22/11/2008

Le grutier du moulin des lapins


Je ne l'avais pas vu arriver ou alors je n'y avais pas prêté attention. Un matin, pendant mon petit déjeuner, j'ai remarqué qu'elle était là. Une immense grue à tour dressée vers le ciel. Une belle grue jaune et sa flèche gravitant au dessus du chantier du moulin des lapins. Au fil des jours, de petits déjeuners en petits déjeuners, de ma fenêtre sur la rue Didot, j'assistais à l'oeuvre de création d'un immeuble de huit étages. Dans le ciel, c'était un ballet de poutrelles, de ferrailles, de trémies à béton et de plaques préfabriquées. La charge était d'abord treuillée verticalement, puis elle glissait horizontalement avec légèreté sur le rail de la flèche, avant d'être récupérée par des lilliputiens casqués de bleu. Une armée de lilliputiens s'activant sur la dalle. Mais il me fallait quitter mon poste d'observation car le devoir m'attendait. Quand je rentrais le soir, le chantier s'était endormi, Gulliver se reposait et les lilliputiens étaient partis.

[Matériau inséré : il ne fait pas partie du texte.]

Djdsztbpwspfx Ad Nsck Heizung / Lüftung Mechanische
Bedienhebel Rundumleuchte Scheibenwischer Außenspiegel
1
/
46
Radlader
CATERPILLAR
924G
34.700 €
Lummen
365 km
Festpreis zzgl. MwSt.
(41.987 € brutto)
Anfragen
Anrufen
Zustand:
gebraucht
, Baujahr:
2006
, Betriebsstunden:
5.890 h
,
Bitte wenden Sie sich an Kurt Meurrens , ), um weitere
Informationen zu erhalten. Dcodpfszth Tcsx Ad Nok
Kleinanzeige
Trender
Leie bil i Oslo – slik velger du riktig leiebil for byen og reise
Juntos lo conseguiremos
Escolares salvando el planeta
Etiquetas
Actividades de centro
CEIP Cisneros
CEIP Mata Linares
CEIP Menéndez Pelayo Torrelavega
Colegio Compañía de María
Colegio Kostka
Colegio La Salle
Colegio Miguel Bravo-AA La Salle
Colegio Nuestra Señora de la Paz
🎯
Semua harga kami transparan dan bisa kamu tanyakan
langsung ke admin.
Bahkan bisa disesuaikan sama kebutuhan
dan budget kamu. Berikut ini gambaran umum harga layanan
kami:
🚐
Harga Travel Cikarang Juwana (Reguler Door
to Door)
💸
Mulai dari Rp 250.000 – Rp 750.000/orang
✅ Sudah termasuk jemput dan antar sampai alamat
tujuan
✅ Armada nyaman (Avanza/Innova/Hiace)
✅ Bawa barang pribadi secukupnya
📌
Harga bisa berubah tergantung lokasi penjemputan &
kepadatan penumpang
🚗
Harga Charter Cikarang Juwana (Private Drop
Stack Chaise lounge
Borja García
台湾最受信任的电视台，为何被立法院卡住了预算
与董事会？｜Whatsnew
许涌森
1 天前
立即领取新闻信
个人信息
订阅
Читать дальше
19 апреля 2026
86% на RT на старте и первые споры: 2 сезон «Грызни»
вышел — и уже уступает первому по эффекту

Je me souviens parfaitement du matin ou je l'ai aperçu pour la première fois. Il montait à l'assaut de sa grue, tel le dernier relayeur de la torche olympique, grimpant au sommet de la tour du stade pour enflammer la vasque, le jour de la cérémonie d'ouverture des jeux. Puis il s'installait à son poste, dans la cabine, juste au dessous de la flèche et de là, il devenait le chef de l'orchestre sur la scène du chantier. Pour mieux le voir à l'œuvre, j'étais allée quérir mes jumelles de théâtre. Je l'apercevais à peine et pourtant j'étais fascinée de le voir déplacer en quelques gestes, d'énormes masses avec la précision d'un maestro conduisant son ensemble musical. Ce jour là, de ma fenêtre, j'ai assisté à tous les actes de l'opéra, car je me suis fait portée pâle auprès de mon employeur afin de ne rien manquer du spectacle.


En fin d'après midi quand je l'ai vu redescendre de sa tour, je me suis précipitée vers la sortie des artistes. Descendant quatre à quatre les marches de mon immeuble, j'ai couru le long de la palissade et franchis la porte du chantier, juste au moment où il s'apprêtait à entrer dans l'une des baraques.

- Ma p'tite dame il ne faut pas rester là, c'est un chantier interdit au public ici !

- Je voulais juste vous dire que je vous ai vu, là haut sur votre grue, c'est beau ce que vous faites.

Il a eu l'air surpris, alors j'ai rajouté

- Oui vraiment, j'ai apprécié la précision avec laquelle vous déplacez les objets, c'est magique et c'est magnifique.

Il semblait ému, il a bafouillé quelques mots, dont j'ai juste compris, qu'il m'attendrait au café de la sablière dans un quart d'heure.


C'est ainsi que, trinquant mon ballon de sauvignon de Touraine contre son demi de bière, je fis la connaissance de Roméo Gonçalvez, le grutier du moulin des lapins. Avec lui je découvrais tout l'univers du BTP, des fondations jusqu'aux toits. Lorsque Roméo me proposa d'aller visiter sa cabine sur la grue, j'acceptai tout de suite et nous voilà partis à travers le chantier interdit, grimpant dans la nuit jusqu'à son aire, nichée sous le bras de Gulliver. Roméo était trapu et musclé comme un demi de mêlée lisboète de la Benfica. Moi, rassurée, je le suivais sans peur et sans vertige.


Là haut, Roméo m'a montré le maniement des manettes et sans manières, il a continué ses manipulations en promenant ses mains expertes sur mon corps troublé, qu'il a lentement dénudé. Me retournant, en appui sur la fenêtre de la cabine, il m'a prise en levrette. Paris brillait de ses milles et une lumières et moi je brûlais de mille feux. Je buvais à tous les plaisirs : la ville offerte à mes yeux, ses mains contenant mes fesses, son sexe allant et venant en moi, son souffle dans mon cou, et les mots murmurés au bord de mon oreille. Des mots qui disaient "Amo-te" et d'autres encore, que je ne comprenais pas.


Au dessus de Paris, à 80 mètres du sol, Roméo et moi, nous nous sommes envoyés en l'air sans retenue, pour atteindre le septième ciel. Et lorsque simultanément nous avons fusionné dans l'extase suprême, la tour Eiffel s'est mise à scintiller de tous ses flashs pour se joindre à nous.